--- INSTRUCTIONS FOR THE TASK ---
Each line holding the word "xChannelSelector" must appear in the answer, copied from the entries.

Stored data:
__________

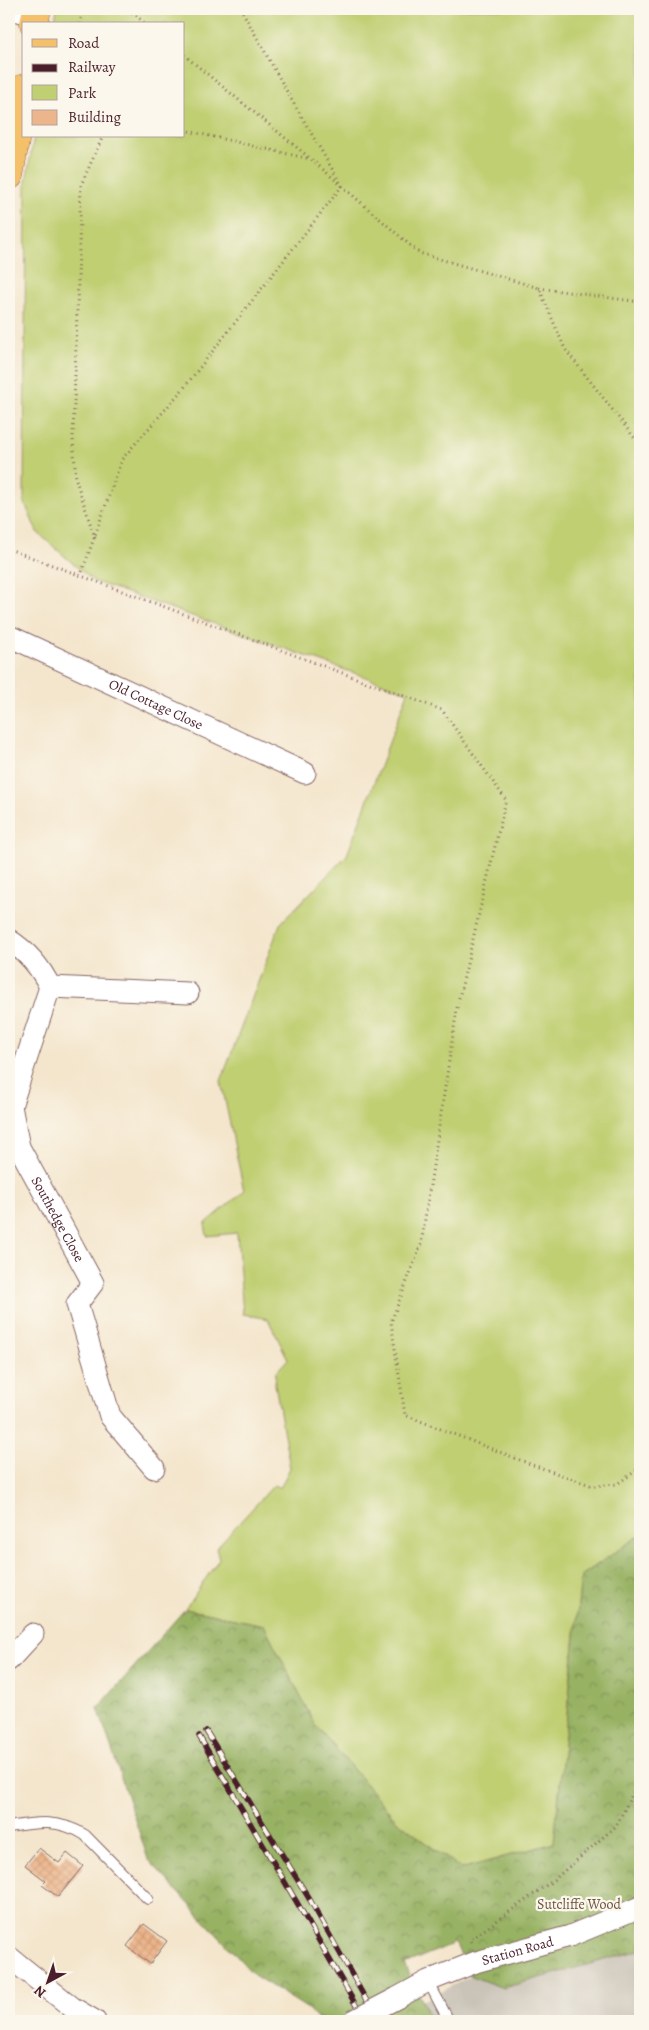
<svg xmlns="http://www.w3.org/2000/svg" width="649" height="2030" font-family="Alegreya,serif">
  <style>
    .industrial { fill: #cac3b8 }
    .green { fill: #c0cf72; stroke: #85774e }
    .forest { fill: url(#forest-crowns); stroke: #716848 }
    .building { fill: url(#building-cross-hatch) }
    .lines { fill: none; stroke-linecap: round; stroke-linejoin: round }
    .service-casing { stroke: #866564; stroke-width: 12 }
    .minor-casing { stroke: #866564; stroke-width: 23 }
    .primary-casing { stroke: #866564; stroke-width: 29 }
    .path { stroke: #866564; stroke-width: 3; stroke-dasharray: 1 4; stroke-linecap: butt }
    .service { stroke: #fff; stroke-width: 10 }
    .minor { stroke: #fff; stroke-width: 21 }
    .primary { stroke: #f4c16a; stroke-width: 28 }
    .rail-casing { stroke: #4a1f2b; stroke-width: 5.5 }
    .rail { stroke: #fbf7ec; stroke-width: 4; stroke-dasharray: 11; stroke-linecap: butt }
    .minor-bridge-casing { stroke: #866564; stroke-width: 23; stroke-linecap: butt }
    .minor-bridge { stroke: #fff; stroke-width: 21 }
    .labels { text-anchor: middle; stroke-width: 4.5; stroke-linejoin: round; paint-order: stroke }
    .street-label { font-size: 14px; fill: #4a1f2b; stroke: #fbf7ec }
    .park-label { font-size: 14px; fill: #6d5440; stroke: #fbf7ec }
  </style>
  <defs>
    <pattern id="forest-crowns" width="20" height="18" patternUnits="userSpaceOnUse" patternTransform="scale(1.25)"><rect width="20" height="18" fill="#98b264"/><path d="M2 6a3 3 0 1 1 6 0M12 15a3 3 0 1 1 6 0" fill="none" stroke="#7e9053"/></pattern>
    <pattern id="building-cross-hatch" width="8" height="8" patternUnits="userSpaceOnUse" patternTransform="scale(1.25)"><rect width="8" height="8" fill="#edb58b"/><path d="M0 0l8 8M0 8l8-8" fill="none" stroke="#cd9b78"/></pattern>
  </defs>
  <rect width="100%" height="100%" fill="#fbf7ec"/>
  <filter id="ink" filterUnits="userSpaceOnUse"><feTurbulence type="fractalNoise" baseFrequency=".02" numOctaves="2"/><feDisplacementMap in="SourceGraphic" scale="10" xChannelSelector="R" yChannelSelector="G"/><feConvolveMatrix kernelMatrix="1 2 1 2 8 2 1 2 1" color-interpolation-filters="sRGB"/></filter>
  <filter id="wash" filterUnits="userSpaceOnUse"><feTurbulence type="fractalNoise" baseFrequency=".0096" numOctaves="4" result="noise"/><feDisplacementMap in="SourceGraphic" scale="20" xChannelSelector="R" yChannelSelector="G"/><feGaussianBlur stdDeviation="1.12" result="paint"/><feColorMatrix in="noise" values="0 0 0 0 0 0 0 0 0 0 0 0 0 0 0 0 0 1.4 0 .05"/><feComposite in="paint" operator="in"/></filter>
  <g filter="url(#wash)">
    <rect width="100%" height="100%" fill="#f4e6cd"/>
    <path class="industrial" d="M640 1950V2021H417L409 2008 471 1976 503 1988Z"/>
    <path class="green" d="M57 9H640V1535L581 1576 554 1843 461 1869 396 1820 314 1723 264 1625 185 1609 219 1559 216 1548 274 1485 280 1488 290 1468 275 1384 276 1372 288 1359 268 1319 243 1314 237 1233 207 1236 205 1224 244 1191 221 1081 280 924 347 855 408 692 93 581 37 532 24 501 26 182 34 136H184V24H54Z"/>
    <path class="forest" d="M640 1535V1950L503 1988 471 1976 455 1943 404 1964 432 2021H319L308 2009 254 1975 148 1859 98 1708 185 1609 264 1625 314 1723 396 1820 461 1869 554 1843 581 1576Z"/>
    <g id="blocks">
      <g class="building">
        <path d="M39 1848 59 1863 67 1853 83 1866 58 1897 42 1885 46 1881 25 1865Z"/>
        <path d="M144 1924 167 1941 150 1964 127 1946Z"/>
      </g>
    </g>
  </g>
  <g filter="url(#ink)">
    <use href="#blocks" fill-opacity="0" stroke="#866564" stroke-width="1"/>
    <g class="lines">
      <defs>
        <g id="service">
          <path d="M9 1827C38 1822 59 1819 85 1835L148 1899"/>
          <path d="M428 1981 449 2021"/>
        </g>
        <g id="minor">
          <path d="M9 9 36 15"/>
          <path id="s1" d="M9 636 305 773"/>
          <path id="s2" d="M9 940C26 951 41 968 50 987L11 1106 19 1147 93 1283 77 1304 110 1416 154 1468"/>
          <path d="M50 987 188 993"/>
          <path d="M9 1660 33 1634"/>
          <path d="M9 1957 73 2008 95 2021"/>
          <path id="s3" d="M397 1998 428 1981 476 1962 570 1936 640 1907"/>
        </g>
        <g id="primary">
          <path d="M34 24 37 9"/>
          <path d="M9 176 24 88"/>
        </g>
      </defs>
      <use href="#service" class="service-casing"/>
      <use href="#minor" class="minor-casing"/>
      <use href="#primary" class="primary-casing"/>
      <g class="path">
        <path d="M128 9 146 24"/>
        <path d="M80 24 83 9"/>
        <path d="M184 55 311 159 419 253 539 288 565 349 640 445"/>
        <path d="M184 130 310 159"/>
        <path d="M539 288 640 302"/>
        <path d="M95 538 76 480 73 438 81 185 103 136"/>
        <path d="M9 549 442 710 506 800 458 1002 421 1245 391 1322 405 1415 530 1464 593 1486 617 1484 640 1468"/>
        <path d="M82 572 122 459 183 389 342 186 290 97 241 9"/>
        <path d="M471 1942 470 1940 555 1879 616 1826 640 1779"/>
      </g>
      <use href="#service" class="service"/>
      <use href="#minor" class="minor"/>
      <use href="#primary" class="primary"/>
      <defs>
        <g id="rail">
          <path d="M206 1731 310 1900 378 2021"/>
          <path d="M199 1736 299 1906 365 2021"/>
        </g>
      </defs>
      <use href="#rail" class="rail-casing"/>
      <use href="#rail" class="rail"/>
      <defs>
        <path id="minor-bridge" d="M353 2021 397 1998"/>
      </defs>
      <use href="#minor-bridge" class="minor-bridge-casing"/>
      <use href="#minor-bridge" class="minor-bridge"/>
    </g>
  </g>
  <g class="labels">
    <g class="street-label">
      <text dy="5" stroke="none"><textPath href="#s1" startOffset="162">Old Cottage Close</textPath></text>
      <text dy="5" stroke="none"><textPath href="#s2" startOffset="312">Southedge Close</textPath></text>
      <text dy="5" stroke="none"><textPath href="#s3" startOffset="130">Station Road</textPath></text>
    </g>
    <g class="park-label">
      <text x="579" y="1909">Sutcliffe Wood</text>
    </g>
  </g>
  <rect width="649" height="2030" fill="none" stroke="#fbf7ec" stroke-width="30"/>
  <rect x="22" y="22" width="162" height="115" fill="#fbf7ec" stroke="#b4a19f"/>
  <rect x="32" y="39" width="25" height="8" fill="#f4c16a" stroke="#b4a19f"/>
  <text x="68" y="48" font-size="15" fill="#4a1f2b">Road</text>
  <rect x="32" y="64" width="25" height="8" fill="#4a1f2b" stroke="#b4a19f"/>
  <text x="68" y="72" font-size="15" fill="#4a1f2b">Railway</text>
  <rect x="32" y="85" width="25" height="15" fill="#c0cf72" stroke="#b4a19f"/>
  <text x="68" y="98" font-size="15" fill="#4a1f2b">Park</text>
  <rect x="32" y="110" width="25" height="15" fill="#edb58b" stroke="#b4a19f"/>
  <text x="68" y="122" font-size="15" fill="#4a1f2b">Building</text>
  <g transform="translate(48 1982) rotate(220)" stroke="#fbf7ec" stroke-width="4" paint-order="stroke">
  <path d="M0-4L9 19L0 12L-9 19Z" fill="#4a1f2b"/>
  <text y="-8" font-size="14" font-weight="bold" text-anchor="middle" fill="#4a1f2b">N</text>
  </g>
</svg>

__________

--- SOLUTION TO THE EXERCISE ---
  <filter id="ink" filterUnits="userSpaceOnUse"><feTurbulence type="fractalNoise" baseFrequency=".02" numOctaves="2"/><feDisplacementMap in="SourceGraphic" scale="10" xChannelSelector="R" yChannelSelector="G"/><feConvolveMatrix kernelMatrix="1 2 1 2 8 2 1 2 1" color-interpolation-filters="sRGB"/></filter>
  <filter id="wash" filterUnits="userSpaceOnUse"><feTurbulence type="fractalNoise" baseFrequency=".0096" numOctaves="4" result="noise"/><feDisplacementMap in="SourceGraphic" scale="20" xChannelSelector="R" yChannelSelector="G"/><feGaussianBlur stdDeviation="1.12" result="paint"/><feColorMatrix in="noise" values="0 0 0 0 0 0 0 0 0 0 0 0 0 0 0 0 0 1.4 0 .05"/><feComposite in="paint" operator="in"/></filter>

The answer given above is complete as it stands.